**What to do**
(a) Edit the NRPE issue thread by writing out again the part that begins at "I'm trying to" and stops after "the Remote server.", with "Kubectl" changed to "Kubernetes" throughout.
(b) Proceed with the NRPE issue thread, picking up right after its final sentence.

NagiosEnterprises / nrpe

NRPE Agent
GNU General Public License v2.0
257 stars 133 forks source link

NRPE: Unable to read output #238

Open rosri1992 opened 4 years ago

rosri1992 commented 4 years ago

Hello Team,

I'm trying to set up monitoring of Kubectl cluster using this article https://github.com/colebrooke/kubernetes-nagios

I came across a weird Issues. I have the Kubectl cluster running on Remote RHEL server. When I try to run the scripts locally using NRPE it works. From Remote server locally. /usr/local/nagios/libexec/check_pods.sh -k -n -w 500 -C 800 OK - pods are all OK, found 2 in state.

Same command using nrpe plugin on remote server too /usr/local/nagios/libexec/check_nrpe -H localhost -c check_pod_cjoc NRPE: Unable to read output

So I have defined a command definition in nrpe.cfg & restarted NRPE agent on the Remote server.

**Source material**
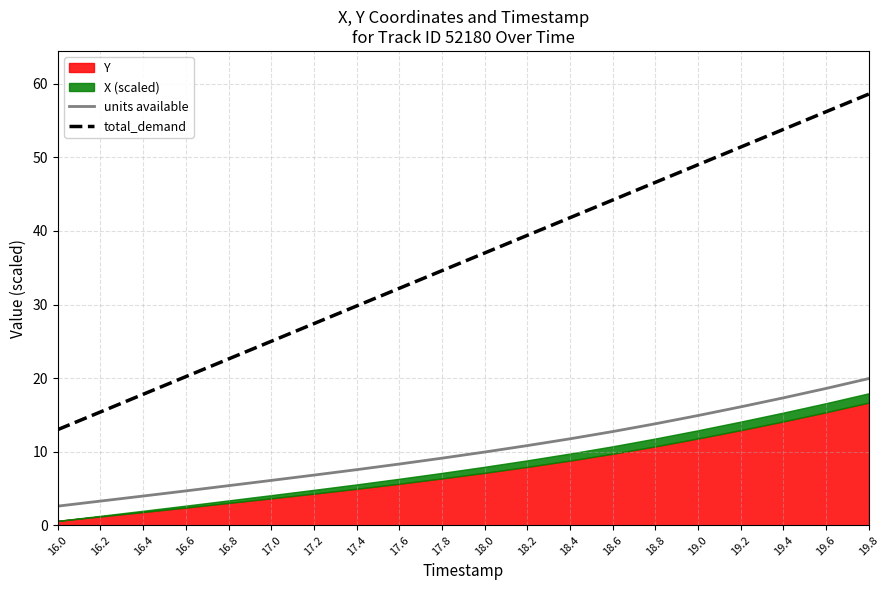

Is it true that units available equals 17.3 at 19.4?

True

**Written responses**
(a)
I'm trying to set up monitoring of Kubernetes cluster using this article https://github.com/colebrooke/kubernetes-nagios

I came across a weird Issues. I have the Kubernetes cluster running on Remote RHEL server. When I try to run the scripts locally using NRPE it works. From Remote server locally. /usr/local/nagios/libexec/check_pods.sh -k -n -w 500 -C 800 OK - pods are all OK, found 2 in state.

Same command using nrpe plugin on remote server too /usr/local/nagios/libexec/check_nrpe -H localhost -c check_pod_cjoc NRPE: Unable to read output

So I have defined a command definition in nrpe.cfg & restarted NRPE agent on the Remote server.

(b)
When I try to invoke this script from Nagios server. I'm getting "NRPE: Unable to read output" error.

From Nagios Server /usr/local/nagios/libexec/check_nrpe -H -c check_pod_cjoc NRPE: Unable to read output

I have tested with two versions of NRPE agent i.e 3.2.1 & 4.0.3, I didn't try with other versions, but getting same error message

Note: Nagios user has admin(sudo) rights to run these scripts on Remote server.

Nagios running is running on v4.4.5 on RHEL server.

Let me know if you need more information. Can you guys please look at it. @ericloyd @sawolf

Stay Home#######Stay Safe

Thanks, Srikanth # #

rosri1992 commented 4 years ago

I found this in NRPE log file

[1589291681] Host X.X.X.X is asking for command 'check_pod_cjoc' to be run... [1589291681] Running command: /usr/local/nagios/libexec/check_pods.sh -k config -n cloudbees-core -w 500 -C 800 [1589291681] WARNING: my_system() seteuid(0): Operation not permitted [1589291681] Command completed with return code 3 and output: [1589291681] Return Code: 3, Output: NRPE: Unable to read output [1589291681] Connection from X.X.X.X closed.

Let me know if you need more information

rosri1992 commented 4 years ago

The Issue which I have mentioned above is seen only from Nagios server.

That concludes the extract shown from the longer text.